Slowly, the Tellit turned toward the Humans. The essence of a billion summers flared in its Presence. "Thank you for looking after my children. They can be so troublesome at times!"
Neither of the Humans knew what to say. Being in the presence of God's cousin sort of made them tongue-tied.
Unfathomable eyes peered out at them for a moment. "You've grown so distant," It whispered, perhaps a bit sorrowfully.

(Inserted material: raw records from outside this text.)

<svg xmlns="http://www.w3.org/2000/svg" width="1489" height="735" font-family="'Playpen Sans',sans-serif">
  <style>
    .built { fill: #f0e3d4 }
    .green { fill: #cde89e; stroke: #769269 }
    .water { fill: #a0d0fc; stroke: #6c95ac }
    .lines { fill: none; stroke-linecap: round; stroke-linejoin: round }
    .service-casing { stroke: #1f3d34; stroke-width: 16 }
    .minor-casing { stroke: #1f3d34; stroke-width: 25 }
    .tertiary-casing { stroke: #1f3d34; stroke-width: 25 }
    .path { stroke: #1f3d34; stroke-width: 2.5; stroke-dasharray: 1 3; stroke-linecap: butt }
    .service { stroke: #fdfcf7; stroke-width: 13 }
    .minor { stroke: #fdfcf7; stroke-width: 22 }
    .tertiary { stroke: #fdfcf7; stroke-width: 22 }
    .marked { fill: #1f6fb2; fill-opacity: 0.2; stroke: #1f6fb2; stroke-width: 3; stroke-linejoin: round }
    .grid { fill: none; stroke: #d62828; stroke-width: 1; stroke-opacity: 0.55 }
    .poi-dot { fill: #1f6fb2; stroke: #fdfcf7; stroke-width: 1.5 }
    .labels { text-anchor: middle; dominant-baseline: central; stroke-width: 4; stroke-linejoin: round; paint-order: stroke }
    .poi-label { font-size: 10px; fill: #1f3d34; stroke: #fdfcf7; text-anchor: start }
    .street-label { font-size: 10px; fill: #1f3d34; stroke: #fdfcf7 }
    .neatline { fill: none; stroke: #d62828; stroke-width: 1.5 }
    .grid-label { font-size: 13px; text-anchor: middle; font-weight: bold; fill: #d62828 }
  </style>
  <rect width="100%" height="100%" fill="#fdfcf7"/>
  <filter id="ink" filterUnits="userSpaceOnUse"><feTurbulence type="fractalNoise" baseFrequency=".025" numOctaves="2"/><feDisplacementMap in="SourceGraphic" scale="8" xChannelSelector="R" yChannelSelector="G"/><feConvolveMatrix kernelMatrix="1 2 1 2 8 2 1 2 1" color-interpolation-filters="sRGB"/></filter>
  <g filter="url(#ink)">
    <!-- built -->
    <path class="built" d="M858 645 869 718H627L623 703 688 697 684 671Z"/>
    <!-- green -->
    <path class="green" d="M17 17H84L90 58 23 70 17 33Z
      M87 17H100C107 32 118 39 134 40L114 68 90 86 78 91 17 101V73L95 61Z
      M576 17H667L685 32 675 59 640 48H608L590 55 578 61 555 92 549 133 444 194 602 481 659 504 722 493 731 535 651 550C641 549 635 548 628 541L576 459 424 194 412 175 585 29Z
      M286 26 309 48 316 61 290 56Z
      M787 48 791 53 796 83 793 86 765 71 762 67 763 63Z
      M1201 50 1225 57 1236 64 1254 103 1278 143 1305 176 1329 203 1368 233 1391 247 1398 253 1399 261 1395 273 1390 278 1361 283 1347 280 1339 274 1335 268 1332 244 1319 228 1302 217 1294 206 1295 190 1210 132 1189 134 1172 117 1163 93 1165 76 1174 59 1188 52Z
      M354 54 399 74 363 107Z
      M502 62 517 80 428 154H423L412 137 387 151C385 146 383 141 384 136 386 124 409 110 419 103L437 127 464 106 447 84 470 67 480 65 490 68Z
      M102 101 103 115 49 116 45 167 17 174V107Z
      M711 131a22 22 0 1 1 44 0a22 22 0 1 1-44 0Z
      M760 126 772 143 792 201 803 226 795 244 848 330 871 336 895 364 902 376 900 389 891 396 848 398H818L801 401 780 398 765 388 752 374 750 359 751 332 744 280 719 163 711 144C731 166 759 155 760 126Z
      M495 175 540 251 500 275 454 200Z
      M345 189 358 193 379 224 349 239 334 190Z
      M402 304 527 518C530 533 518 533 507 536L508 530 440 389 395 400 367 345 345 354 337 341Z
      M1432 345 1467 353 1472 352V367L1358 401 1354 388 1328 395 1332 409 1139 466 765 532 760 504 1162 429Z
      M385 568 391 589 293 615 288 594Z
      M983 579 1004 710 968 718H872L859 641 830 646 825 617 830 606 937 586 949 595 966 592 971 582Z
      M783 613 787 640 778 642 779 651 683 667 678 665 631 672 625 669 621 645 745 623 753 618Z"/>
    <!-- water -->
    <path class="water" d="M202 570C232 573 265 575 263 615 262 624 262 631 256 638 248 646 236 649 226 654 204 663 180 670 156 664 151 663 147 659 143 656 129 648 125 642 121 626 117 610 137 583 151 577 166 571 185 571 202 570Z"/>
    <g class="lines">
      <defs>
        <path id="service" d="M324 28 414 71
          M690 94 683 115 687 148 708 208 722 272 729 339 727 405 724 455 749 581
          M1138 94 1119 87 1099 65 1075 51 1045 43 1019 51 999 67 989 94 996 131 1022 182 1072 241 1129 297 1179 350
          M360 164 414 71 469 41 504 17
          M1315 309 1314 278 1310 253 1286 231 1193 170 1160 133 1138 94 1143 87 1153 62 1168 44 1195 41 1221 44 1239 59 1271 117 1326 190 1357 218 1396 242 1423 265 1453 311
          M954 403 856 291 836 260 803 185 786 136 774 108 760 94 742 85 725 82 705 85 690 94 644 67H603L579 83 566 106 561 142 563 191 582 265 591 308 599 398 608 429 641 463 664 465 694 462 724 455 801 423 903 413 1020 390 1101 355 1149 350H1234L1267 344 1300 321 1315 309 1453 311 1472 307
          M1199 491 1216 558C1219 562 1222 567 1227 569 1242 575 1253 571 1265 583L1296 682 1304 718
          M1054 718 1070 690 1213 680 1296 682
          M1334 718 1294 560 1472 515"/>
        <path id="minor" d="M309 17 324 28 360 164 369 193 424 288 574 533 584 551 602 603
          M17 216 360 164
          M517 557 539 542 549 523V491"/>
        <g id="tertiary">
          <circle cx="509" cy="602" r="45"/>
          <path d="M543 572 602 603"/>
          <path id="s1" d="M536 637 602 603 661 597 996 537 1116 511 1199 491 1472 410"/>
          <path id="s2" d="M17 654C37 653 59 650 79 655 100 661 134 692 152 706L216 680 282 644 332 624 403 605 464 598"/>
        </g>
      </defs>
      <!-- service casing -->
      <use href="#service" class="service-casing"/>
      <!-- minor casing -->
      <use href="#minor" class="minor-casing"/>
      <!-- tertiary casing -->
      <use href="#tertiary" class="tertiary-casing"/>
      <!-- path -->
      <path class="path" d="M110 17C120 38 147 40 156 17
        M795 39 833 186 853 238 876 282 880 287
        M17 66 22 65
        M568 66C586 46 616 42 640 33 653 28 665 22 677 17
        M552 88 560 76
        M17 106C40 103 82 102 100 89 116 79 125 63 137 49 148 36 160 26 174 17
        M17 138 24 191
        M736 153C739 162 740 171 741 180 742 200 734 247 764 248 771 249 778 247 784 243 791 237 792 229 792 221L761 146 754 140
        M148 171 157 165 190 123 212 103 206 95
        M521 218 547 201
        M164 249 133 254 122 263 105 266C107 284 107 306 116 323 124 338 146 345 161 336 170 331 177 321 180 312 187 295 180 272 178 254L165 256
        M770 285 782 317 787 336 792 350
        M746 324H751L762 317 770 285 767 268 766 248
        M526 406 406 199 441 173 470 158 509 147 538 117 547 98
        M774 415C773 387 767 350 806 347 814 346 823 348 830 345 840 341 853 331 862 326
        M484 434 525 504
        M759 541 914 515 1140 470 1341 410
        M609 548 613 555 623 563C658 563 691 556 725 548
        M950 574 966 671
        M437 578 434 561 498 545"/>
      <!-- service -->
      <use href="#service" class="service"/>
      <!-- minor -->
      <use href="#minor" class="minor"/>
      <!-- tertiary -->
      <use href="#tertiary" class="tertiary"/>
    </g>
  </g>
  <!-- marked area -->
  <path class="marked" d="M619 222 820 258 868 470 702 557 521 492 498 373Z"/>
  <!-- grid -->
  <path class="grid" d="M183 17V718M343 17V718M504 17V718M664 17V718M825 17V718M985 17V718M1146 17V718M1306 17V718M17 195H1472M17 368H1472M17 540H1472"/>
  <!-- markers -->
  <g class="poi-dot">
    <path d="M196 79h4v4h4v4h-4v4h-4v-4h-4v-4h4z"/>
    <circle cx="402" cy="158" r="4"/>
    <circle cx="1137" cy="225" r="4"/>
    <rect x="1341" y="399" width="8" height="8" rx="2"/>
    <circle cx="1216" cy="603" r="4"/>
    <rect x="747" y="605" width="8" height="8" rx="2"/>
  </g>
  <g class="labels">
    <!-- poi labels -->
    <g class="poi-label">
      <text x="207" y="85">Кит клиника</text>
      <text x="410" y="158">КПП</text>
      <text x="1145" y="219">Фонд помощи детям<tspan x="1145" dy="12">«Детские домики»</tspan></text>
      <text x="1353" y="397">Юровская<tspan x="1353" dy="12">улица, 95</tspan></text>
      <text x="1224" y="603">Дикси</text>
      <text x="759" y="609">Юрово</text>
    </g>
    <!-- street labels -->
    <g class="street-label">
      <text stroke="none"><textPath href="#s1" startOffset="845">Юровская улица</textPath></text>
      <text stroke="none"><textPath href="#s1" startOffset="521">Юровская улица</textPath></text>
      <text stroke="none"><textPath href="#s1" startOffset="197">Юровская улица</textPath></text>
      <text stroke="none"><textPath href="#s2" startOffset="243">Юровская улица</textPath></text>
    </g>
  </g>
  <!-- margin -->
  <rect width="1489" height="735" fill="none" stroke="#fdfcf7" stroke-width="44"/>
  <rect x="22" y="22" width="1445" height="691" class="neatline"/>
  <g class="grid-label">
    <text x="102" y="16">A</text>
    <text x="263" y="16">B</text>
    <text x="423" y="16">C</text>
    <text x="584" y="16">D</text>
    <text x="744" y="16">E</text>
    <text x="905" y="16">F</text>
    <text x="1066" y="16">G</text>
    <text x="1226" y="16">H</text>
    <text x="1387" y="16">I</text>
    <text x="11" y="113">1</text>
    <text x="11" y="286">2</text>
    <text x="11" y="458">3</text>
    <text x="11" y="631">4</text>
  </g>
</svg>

Turning away from the two men, the Tellit gathered the Novs in front of It. With a dark hand on each child's shoulder, It herded the Novs before It toward the closet door. Somewhere in the intervening seconds, Its staff had disappeared. As It reached for the knob It turned to the Humans, raising and admonishing finger. "Remember, not a word!" Turning again, It gently pushed the children into the dark closet.
The instant the door closed behind the three, a brilliant flash fanned out from under the door, leaving the Humans' vision swimming in purple after-images.